• What you need to do:
1) In the passage describing the chamber, what is the floor made of?
2) For each statement below, state whether it agrees with the passage describing the chamber: (a) the walls of the room are of alabaster; (b) the bas-relief behind the altar can be seen clearly; (c) one of the two great circles on the vaulting is surrounded by the Apostles.

• Reading passage:
She chose him for her king in his 36th year; he
died ten years later, leaving behind him that history to which we owe
half of what we know of her former fortunes.
SECTION XVII. Look round at the room in which he lies. The floor of it
is of rich mosaic, encompassed by a low seat of red marble, and its
walls are of alabaster, but worn and shattered, and darkly stained with
age, almost a ruin,--in places the slabs of marble have fallen away
altogether, and the rugged brickwork is seen through the rents, but all
beautiful; the ravaging fissures fretting their way among the islands
and channelled zones of the alabaster, and the time-stains on its
translucent masses darkened into fields of rich golden brown, like the
color of seaweed when the sun strikes on it through deep sea. The light
fades away into the recess of the chamber towards the altar, and the eye
can hardly trace the lines of the bas-relief behind it of the baptism of
Christ: but on the vaulting of the roof the figures are distinct, and
there are seen upon it two great circles, one surrounded by the
"Principalities and powers in heavenly places," of which Milton has
expressed the ancient division in the single massy line,
"Thrones, Dominations, Princedoms, Virtues, Powers,"
and around the other, the Apostles; Christ the centre of both; and upon
the walls, again and again repeated, the gaunt figure of the Baptist, in
every circumstance of his life and death; and the streams of the Jordan
running down between their cloven rocks; the axe laid to the root of a
fruitless tree that springs upon their shore.

• Recorded information:
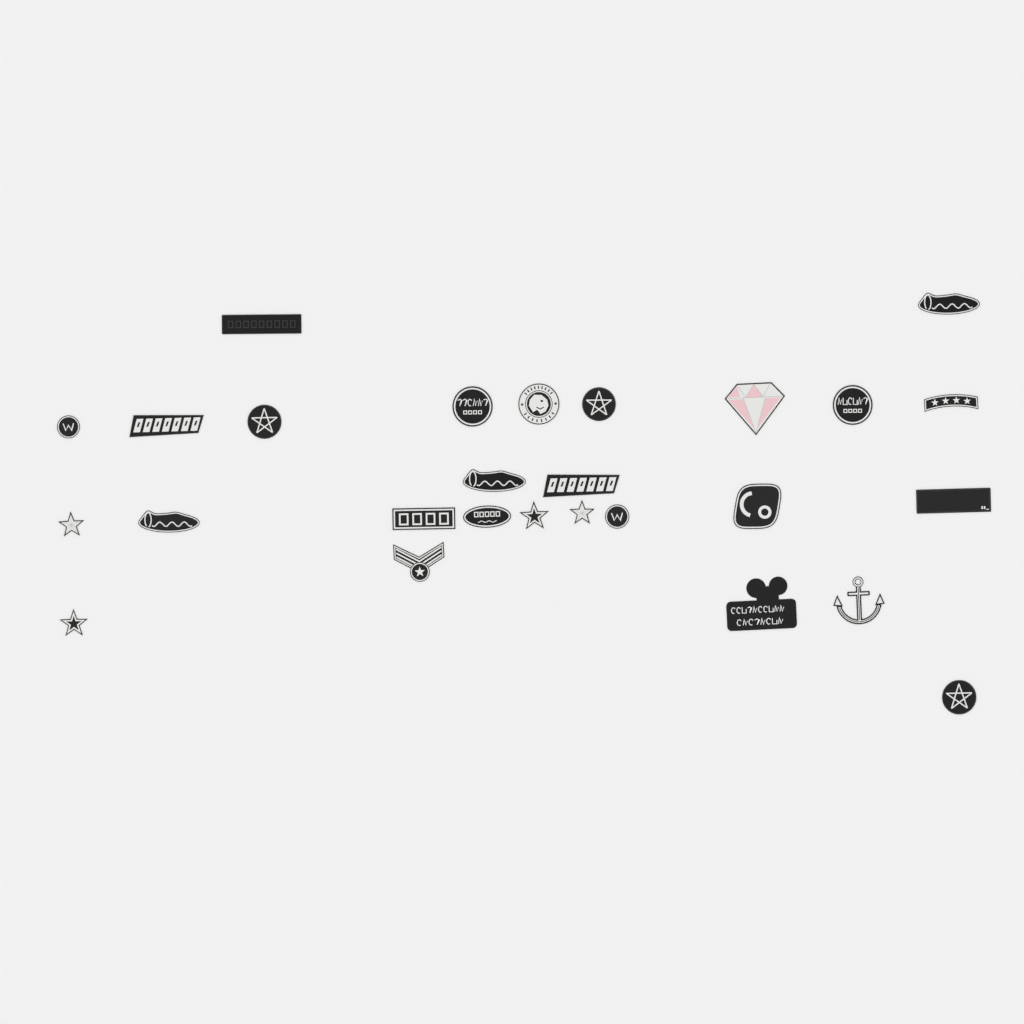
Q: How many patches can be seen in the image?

• Full solutions:
1) It is of rich mosaic, encompassed by a low seat of red marble.

2)
(a) Yes: "its walls are of alabaster"
(b) No: "the eye can hardly trace the lines of the bas-relief behind it"
(c) Yes: "and around the other, the Apostles"